> _What you should do_
Continue the passage about carrying seeds to Uganda and planting them, starting right after its last sentence.

> _Document segment_
And so, these seeds aren’t just seeds. They are the potential for life, health, and income. They are food for a lot of people I know and love. Some of whom are dangerously close to a precipice of, literally, starving to death. These seeds aren’t hybrid or GMO. Their ability to multiply isn’t reliant on whether or not a person has the money or ability to buy more from a company whose greed has found a way to control one of the earth’s most precious gifts. In a sea of monocrops, the seeds I’ve carried with me to Africa hold a millennium of diversity.
These seeds play a role in the bigger picture of our survival as a planet, but even more specific to my role in this new journey is that they are the tiny pod-shaped coins that will hopefully make a difference in the lives of people whose names I know and whose children I love. To me, this is personal.
A little over a week ago, we planted our first seeds. It was a deep act of faith. There have been a lot of uncertainties in so many aspects of this work and especially in building a new life here in Uganda. The potential impermanence of it all has, at times, been staggering. One day I realized that God was giving me the opportunity to decide for myself what I want. Did I want to stay and invest myself in this particular property and at this time? He told me that, if I wanted to remain, I had to show Him by planting those precious seeds. Admittedly, I had been holding off. I was afraid that if I planted the seeds, something might go wrong and I wouldn’t see them grow into maturity. If that happened, all that seed collecting, dreaming and planning would somehow become a huge loss. There were a lot of reasons to hold off on planting. And yet, in God’s straightforward invitation to decide for myself, I knew with my whole being that my future was being decided by this one small act of faith. Of course, God knew all along what I would choose. But for the first time since Carl died, I felt myself making a decision from my own personal preference. It was a powerful moment. The sky became brighter when I realized from this new vantage point that what I wanted and what God was doing, were one in the same thing. A seamless, brilliant match. When I surrendered my life to God, I did so fully, completely. And now, here I was standing at the edge of a future in which God was giving me my freedom in the deepest possible ways.

> _Dataset excerpts_
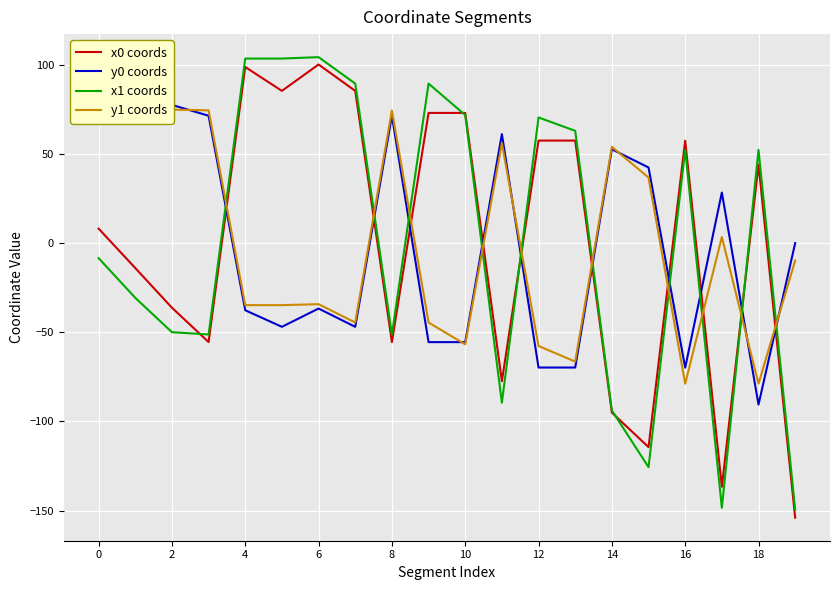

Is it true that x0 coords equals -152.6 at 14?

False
--
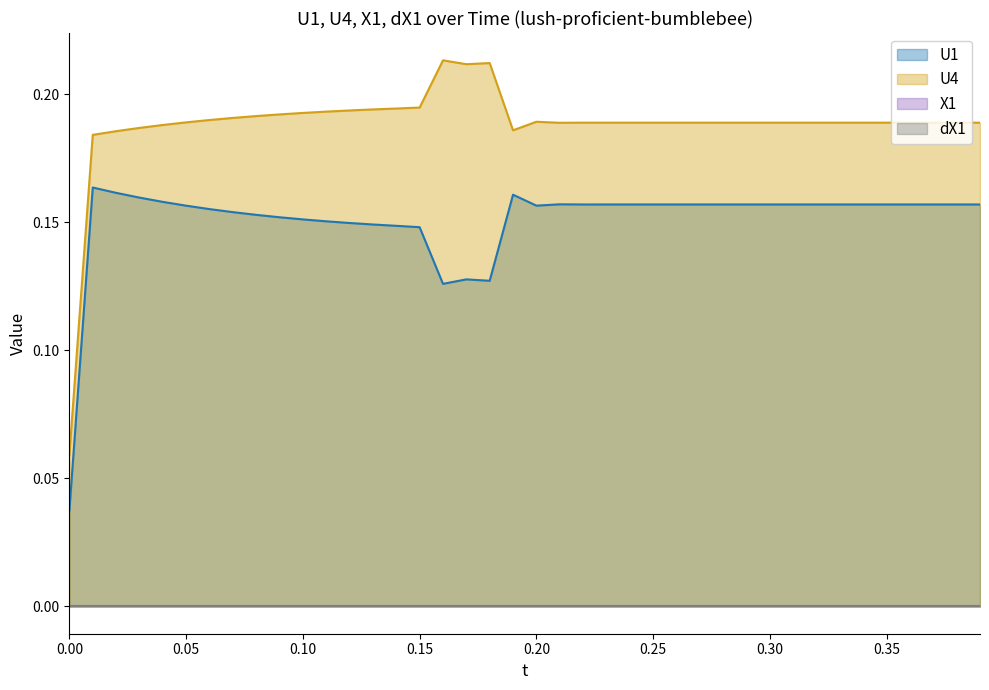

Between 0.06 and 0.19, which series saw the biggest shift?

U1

> _Output of the task_
I planted those seeds. And when I did so, I planted my faith firmly in a future that God Himself planned for me before I was even born. Perhaps a million times over, grief will be turned into life. May life be multiplied. May despair be continuously turned into joy. The day I made the decision to plant those seeds is the day that God gave me a freedom like I have never before known. It’s funny how the decision to root myself to this place is exactly the thing that has given me wings.
Thank you, Abba, for letting me find my way by first setting me free. You know my heart. Since the beginning of time…you’ve known. You’ve always, always known.